Thus, non-generic burglaries, such as car burglaries, do not count
as burglaries for purposes of § 924(e). Id. at 599, 110 S.Ct. at
2158. Even so, the Court held that a conviction under a
non-generic burglary statute may be counted for purposes of
enhancement under § 924(e) if the conviction was, in essence, for
a generic burglary. Id. at 599-600, 110 S.Ct. at 2158-59. In
particular, the Court stated that a non-generic burglary conviction
may be counted "if ... the charging paper and jury instructions
actually required the jury to find all the elements of generic
burglary in order to convict the defendant." Id. at 602, 110 S.Ct.
at 2160.
Adams contends that, under Taylor, his convictions for
burglary under Georgia's non-generic burglary statute do not
constitute burglary offenses for purposes of § 924(e), because they
were obtained by guilty pleas instead of by jury trials. The
thrust of Adams' argument is that a conviction under a non-generic
burglary statute does not suffice as a § 924(e) predicate for
enhancement, unless the jury instruction for that conviction
demonstrates that the "jury [was] actually required to find all of
the elements of a generic burglary in order to convict the
defendant." Id. Because Adams pleaded guilty, and there was no
jury instruction, he argues his prior convictions may not form the
basis for a § 924(e) enhancement.
In United States v. Spell, 44 F.3d 936, 939 (11th Cir.1995),
we addressed whether a prior conviction under Florida's non-generic
burglary statute constituted a "burglary" for purposes of a § 4B1.1
"career offender" enhancement. See United States Sentencing
Guidelines §§ 4B1.1 and 4B1.2 (Nov.1995). We held that, because
Taylor concerned a different enhancement provision (§ 4B1.4),1 its
categorical approach to defining "burglary" was not binding with
regard to §§ 4B1.1 and 4B1.2, and that under §§ 4B.1.1 and 4B1.2 a
court could "look behind the judgment of conviction" without
restraint from Taylor. Spell, 44 F.3d at 939. Even so, we
reasoned that, just as it was true under § 4B1.4 in Taylor, so was
it true under §§ 4B1.1 and 4B1.2 that the "practical difficulties
of holding mini-trials on a defendant's prior convictions counsel
against looking beyond the fact of conviction." Id. Thus, we
concluded that our "look behind the judgment of conviction" must be
"limited to examining easily produced and evaluated court
documents, including the judgment of conviction, charging papers,
1
Section 4B1.4 provides that "[a] defendant who is subject
to an enhanced sentence under the provisions of 18 U.S.C. §
924(e) is an armed career criminal." U.S.S.G. § 4B1.4
(Nov.1995).
plea agreement, presentence report adopted by the court, and the
findings of a sentencing judge." Id. Although our decision in
Spell is instructive for present purposes, it did not address the
question before us today: whether under Taylor 's categorical
approach, the government may use some means, other than a jury
instruction, to establish that the prior conviction resulted from
a generic burglary for purposes of enhancement under § 924(e).
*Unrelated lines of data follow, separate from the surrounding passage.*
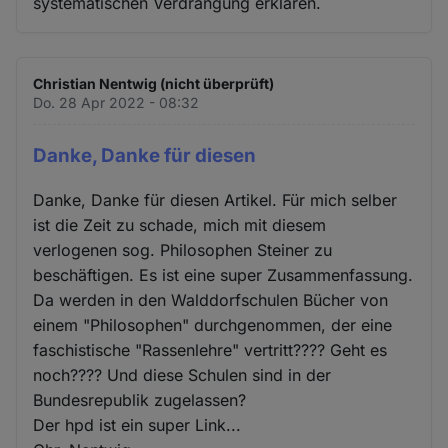
systematischen Verdrängung erklären.
Christian Nentwig (nicht überprüft)
Do. 28 Apr 2022 - 08:32
Danke, Danke für diesen
Danke, Danke für diesen Artikel. Für mich selber
ist die Zeit zu schade, mich mit diesem
verlogenen sog. Philosophen Steiner zu
beschäftigen. Es ist eine super Zusammenfassung.
Da werden in den Walddorfschulen Bücher von
einem "Philosophen" durchgenommen, der eine
faschistische "Rassenlehre" vertritt???? Geht es
noch???? Und diese Schulen sind in der
Bundesrepublik zugelassen?
Der hpd ist ein super Link...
Several circuits have addressed this question, and have held that,
contrary to Adams' contention, a conviction under a non-generic
burglary statute may still constitute a "burglary offense" for
purposes of § 924(e), even though there was no jury trial and no
jury instruction. See United States v. Harris, 964 F.2d 1234, 1236
(1st Cir.1992); United States v. Garza, 921 F.2d 59, 61 (5th
Cir.), cert. denied, 502 U.S. 825, 112 S.Ct. 91, 116 L.Ed.2d 63
(1991); United States v. Kaplansky, 42 F.3d 320, 322 (6th
Cir.1994) (en banc); United States v. Gallman, 907 F.2d 639, 645
n. 7 (7th Cir.1990), cert. denied, 499 U.S. 908, 111 S.Ct. 1110,
113 L.Ed.2d 219 (1991); United States v. Taylor, 932 F.2d 703, 708
(8th Cir.), cert. denied, 502 U.S. 882, 112 S.Ct. 232, 116 L.Ed.2d
188 (1991); United States v. Sweeten, 933 F.2d 765, 769-71 (9th
Cir.1991); United States v. Strahl, 958 F.2d 980, 983 (10th
Cir.1992). Those seven circuits have concluded that under Taylor
the government may use some means, other than a jury instruction,
to establish that the prior conviction resulted from a generic
burglary. We agree with those circuits.
In this case, the district court considered the presentence
investigation report ("PSR") in determining that Adams' prior
convictions under Georgia's non-generic burglary statute
constituted "burglaries" under § 924(e), i.e., generic burglaries.
The PSR documented Adams' prior convictions, pursuant to his guilty
pleas, for burglarizing both dwellings and businesses. The
information contained in the PSR about Adams' prior convictions
established that they were generic burglaries under Taylor and
therefore those burglaries were properly counted for purposes of
the § 924(e) enhancement.
Nothing in Taylor suggests that a defendant with prior
convictions from a state with a non-generic burglary statute may
escape the application of § 924(e) simply by pleading guilty and
thereby avoiding the creation and use of jury instructions. See,
e.g., Harris, 964 F.2d at 1236. Accordingly, the district court
did not err in applying the § 924(e) enhancement.
III.
Finally, Adams contends that the evidence was insufficient to
support his conviction for armed bank robbery in violation of 18
U.S.C. §§ 2113(a) & (d), and his conviction for using and carrying
a firearm during and in relation to the commission of a crime of
violence in violation of 18 U.S.C. § 924(c). Generally, we review
whether the evidence is sufficient to support a conviction de novo.
United States v. Vazquez, 53 F.3d 1216, 1224 (11th Cir.1995).
However, when the defendant fails to renew his Federal Rule of
Criminal Procedure 29 motion for a judgment of acquittal at the
close of the defense case, as did Adams, we "may reverse only to
prevent a manifest miscarriage of justice." United States v.
Hamblin, 911 F.2d 551, 556-57 (11th Cir.1990) (footnote omitted),
cert. denied, 500 U.S. 943, 111 S.Ct. 2241, 114 L.Ed.2d 482 (1991).
The manifest miscarriage of justice standard "require[s] a
finding that the evidence on a key element of the offense is so
tenuous that a conviction would be shocking." United States v.
Tapia, 761 F.2d 1488, 1492 (11th Cir.1985) (quoting United States
v. Landers, 484 F.2d 93, 94 (5th Cir.1973) (footnote omitted),
cert. denied, 415 U.S. 924, 94 S.Ct. 1428, 39 L.Ed.2d 480 (1974)).
That is certainly not the case here, where Adams' arguments amount
to quarreling with the jury's credibility determinations and ignore
the force of the evidence that the police found the stolen "bait"
bills on him.
IV.
We AFFIRM Adams' conviction and sentence.